# WiFi not working



## kaladhari (Dec 23, 2022)

hi friends at freebsd,

I updated my system to 13.1R -p5.  Since the update and reboot,
Read and applied all suggestions on this page and the FreeBSD forum.

Now
 ifconfig wlan0 shows associated, but Nmap show closed TCP ports. 

that is no INTERNET IN browser. 

I can ping my router 192.168.1.1.

 but I can not browse.

I am using wifi on fibre broadband. 

Need urgent help...


----------



## SirDice (Dec 23, 2022)

kaladhari said:


> ifconfig wlan0 shows associated, but Nmap show closed TCP ports.


Why do you think this should show any _open_ ports?



kaladhari said:


> I can ping my router 192.168.1.1.


That means the wifi connection is working.

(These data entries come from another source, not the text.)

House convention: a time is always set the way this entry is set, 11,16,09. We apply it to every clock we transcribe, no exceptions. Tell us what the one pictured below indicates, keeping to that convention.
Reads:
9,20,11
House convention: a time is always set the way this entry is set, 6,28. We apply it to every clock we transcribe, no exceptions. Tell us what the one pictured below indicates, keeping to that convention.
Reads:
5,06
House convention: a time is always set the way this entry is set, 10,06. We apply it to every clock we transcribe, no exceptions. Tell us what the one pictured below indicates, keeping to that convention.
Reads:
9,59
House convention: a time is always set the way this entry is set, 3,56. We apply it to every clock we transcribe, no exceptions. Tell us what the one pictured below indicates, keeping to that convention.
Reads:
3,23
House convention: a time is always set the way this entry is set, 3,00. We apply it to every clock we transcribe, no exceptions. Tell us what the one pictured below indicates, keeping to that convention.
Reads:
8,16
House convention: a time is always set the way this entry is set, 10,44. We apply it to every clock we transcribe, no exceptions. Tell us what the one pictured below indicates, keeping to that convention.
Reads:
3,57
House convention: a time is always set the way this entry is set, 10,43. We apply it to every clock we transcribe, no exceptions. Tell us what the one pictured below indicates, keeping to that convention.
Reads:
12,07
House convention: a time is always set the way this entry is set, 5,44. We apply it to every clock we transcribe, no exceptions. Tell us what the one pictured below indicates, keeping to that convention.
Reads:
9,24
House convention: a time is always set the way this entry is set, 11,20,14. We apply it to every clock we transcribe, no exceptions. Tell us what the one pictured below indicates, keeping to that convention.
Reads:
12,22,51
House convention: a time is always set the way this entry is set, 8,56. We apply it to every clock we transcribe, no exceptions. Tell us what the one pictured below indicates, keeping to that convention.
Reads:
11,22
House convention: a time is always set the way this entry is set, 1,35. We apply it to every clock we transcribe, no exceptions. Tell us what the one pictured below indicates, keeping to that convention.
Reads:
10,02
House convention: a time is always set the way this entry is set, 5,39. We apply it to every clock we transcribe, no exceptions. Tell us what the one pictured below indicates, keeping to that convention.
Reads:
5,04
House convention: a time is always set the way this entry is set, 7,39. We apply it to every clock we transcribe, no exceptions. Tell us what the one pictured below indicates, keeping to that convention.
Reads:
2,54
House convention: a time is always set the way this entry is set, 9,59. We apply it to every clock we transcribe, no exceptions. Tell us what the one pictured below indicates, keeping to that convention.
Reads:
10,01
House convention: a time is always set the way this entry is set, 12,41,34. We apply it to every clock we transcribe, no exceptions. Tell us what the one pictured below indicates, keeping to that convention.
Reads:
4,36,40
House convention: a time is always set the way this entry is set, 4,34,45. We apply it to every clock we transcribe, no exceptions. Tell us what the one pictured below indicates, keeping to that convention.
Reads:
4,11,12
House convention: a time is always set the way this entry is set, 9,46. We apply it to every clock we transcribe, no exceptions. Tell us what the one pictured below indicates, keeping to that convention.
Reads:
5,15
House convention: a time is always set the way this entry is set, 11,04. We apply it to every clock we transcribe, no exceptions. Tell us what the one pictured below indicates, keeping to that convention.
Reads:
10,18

Or else you wouldn't be able to ping the gateway.


----------



## cracauer@ (Dec 23, 2022)

kaladhari said:


> I can ping my router 192.168.1.1.
> 
> but I can not browse.



Do you have a default route?

```
netstat -nr
```

Can you ping google.com?


----------



## bakul (Dec 23, 2022)

Strangely this post showed up in my alerts….


----------



## kaladhari (Dec 23, 2022)

cracauer@ said:


> Do you have a default route?
> 
> ```
> netstat -nr
> ...


ping google.com

ping: Unknown host


----------



## kaladhari (Dec 23, 2022)

cracauer@ said:


> Do you have a default route?
> 
> ```
> netstat -nr
> ...


default   192.168.1.1   UGS   wlan0


----------



## kaladhari (Dec 23, 2022)

I found two entries in /etc/resolv.conf 

nameserver 127.0.01
option edns0

and previous entries were commented.

SOLUTION( from my personal notes while adding wifi-manager... )
# resolvconf -u
reply# no local_unbound service

so uncommented local_unbound_enable="YES" in /etc/rc.conf

#nano /etc/resolv.conf

uncommented
 nameserver 192.168.1.1
 nameserver 1.1.1.1


BUT IT'S UNKNOWN HOW AFTER UPGRADING, WHY LOCAL_UNBOUND IS REQUIRED AND HOW UPDATE, CHANGED ENTRIES IN RESOLV.CONF????


----------



## Bryce Alexander (Dec 23, 2022)

That sounds like a name resolution issue, check your name servers in resolv.conf and make sure you can ping them.

```
/etc/resolv.conf

nameserver 10.1.1.1
nameserver 10.1.1.2
```


----------



## kaladhari (Dec 23, 2022)

kaladhari said:


> BUT IT'S UNKNOWN HOW AFTER UPGRADING, WHY LOCAL_UNBOUND IS REQUIRED AND HOW UPDATE, CHANGED ENTRIES IN RESOLV.CONF????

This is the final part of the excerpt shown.